● EXCERPT PROVIDED:
== Segment start ==

Thursday, July 24, 2008

Children feel 'hurt' on their national day

Article taken from The Jakarta Post

The commemoration of National Children's Day turned sour Wednesday with the government refusing to allow children to read out their demand for the establishment of a special ministry of their own.

The request is the last point of a six-point declaration, titled "Voice of Indonesian Children", drafted during the just-concluded 7th Indonesian Children's Congress in Bogor, West Java.

The restriction, viewed as a denial of freedom of expression, took place right under the nose of President Susilo Bambang Yudhoyono, who was among the state dignitaries attending the celebration at the Taman Mini Indonesia park in East Jakarta. It remains unclear if the President has been informed about the censorship.

Representatives of the children said the event organizers had forbidden them from reading out the sixth point for "political reasons".

The event was organized by the Social Services Ministry.

"We feel hurt by the restriction. What we know is that the declaration is just an expression of our ideas, so we should have been allowed to speak out," said Ajat Sudrajat, who was among the children who signed the declaration.

"We don't care if the ministry could only be established in the next 10 years or so. We just want to be heard."

Social Services Minister Bachtiar Chamsyah defended the restriction, but denied it was intended to disappoint the children.

He said he had talked to the children during the congress.

"I explained to them the condition of our country. It is impossible for the government to set up the ministry because it would increase the burden on the state budget.

"(The establishment of the ministry) is not that urgent. Maybe we can only make it come true within the next 20 years when our country's economy has improved."

== Segment end ==

● DATA EXTRACT:

== Segment start ==

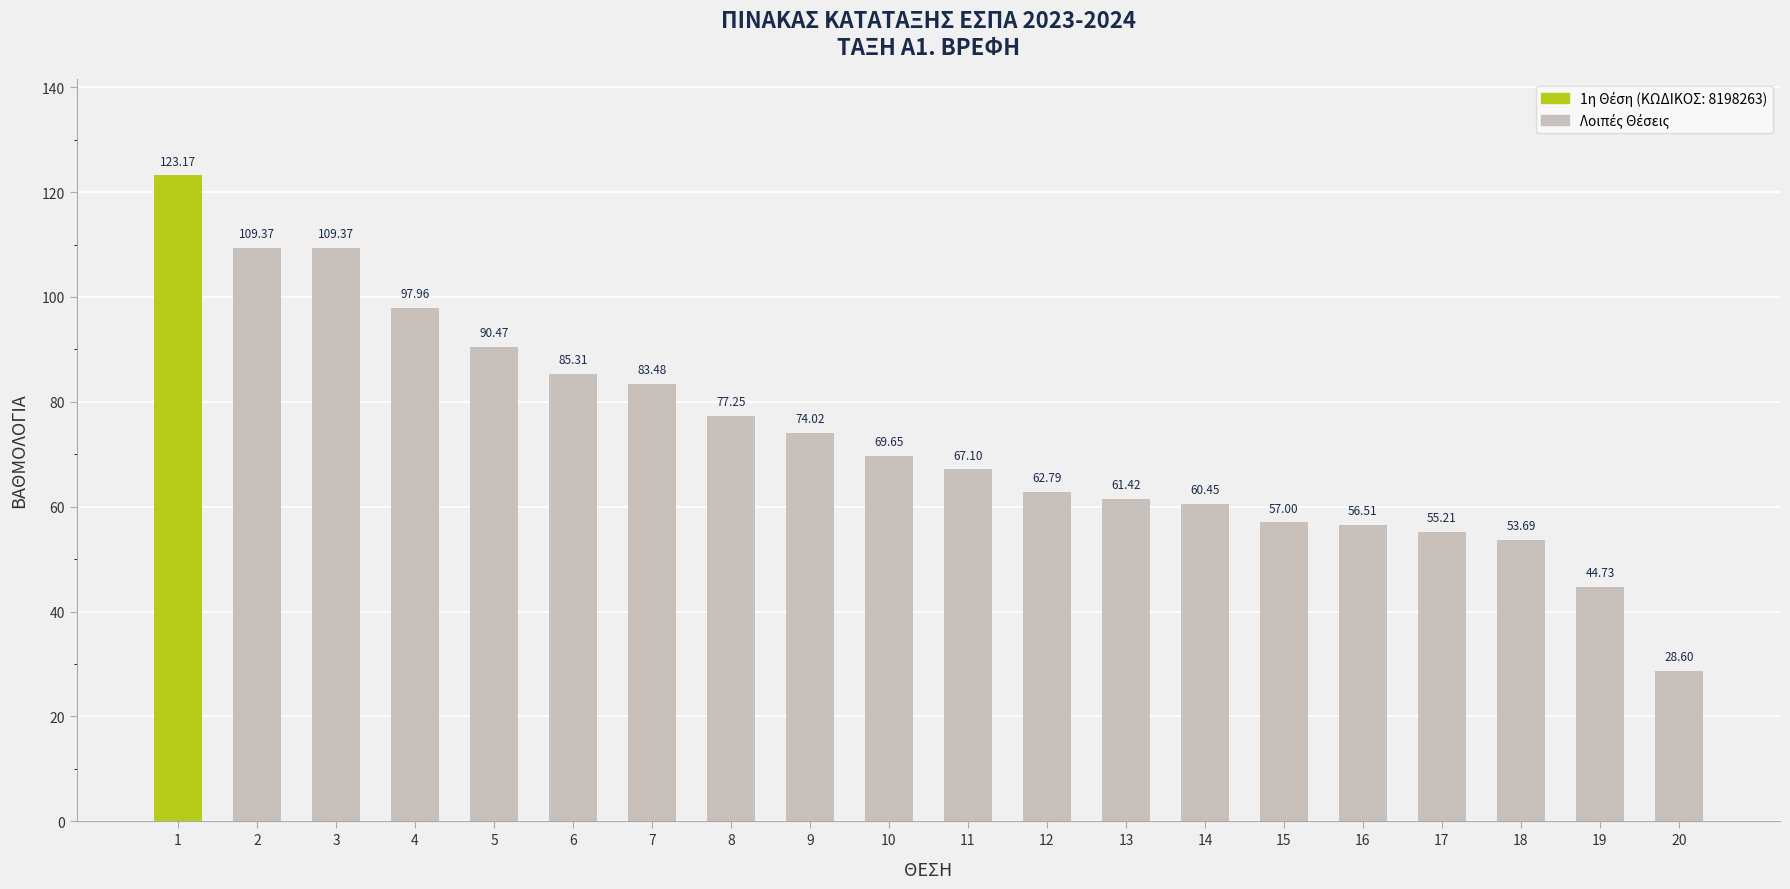

What is the change in value from 2 to 18?

-55.7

== Segment end ==

● WORK TASK 1:
List every person named in the article on National Children's Day.
● WORK TASK 2:
Answer these from the article on National Children's Day:
(a) Where was the 7th Indonesian Children's Congress held?
(b) Which ministry organized the celebration?
(c) Within how many years did the minister say the children's ministry might become reality?
● WORK TASK 3:
Write a continuation of the article on National Children's Day, starting after its final sentence.

● OUTPUT 1:
Susilo Bambang Yudhoyono, Ajat Sudrajat, Bachtiar Chamsyah

● OUTPUT 2:
(a) Bogor, West Java
(b) The Social Services Ministry
(c) The next 20 years

● OUTPUT 3:
He asked the children to stop complaining and demanding their own rights.

National Commission for Child Protection secretary-general Arist Merdeka Sirait said the restriction was evidence of the government's lack of commitment to addressing the problems that Indonesian children are facing.

"We urgently need a ministry that deals with children's affairs, as the government has failed to address children's problems, such as violence and child labor. There is no coordination among the related ministries in coping with the problems," he said.

The commission estimated about 6.5 million children in the country were forced to quit school last year in order to work.

Speaking to about 15,000 children during the ceremony, Yudhoyono called on related ministers and regional administrations to take steps to implement the declaration -- minus the special ministry for children's affairs.

"Ministries and regional administrations should actively participate in implementing the declaration. This is also part of our commitment to address children's problems in the country as we have ratified the UN Convention on Child Protection," the President said.

Voice of Indonesian Children

On Tuesday, July 22, 2008, we, the children of Indonesia, declared in the seventh National Children's Congress that we:
1. Will aspire to be creative, intelligent, qualified children and be protected from all acts of violence, exploitation, abandonment and discrimination.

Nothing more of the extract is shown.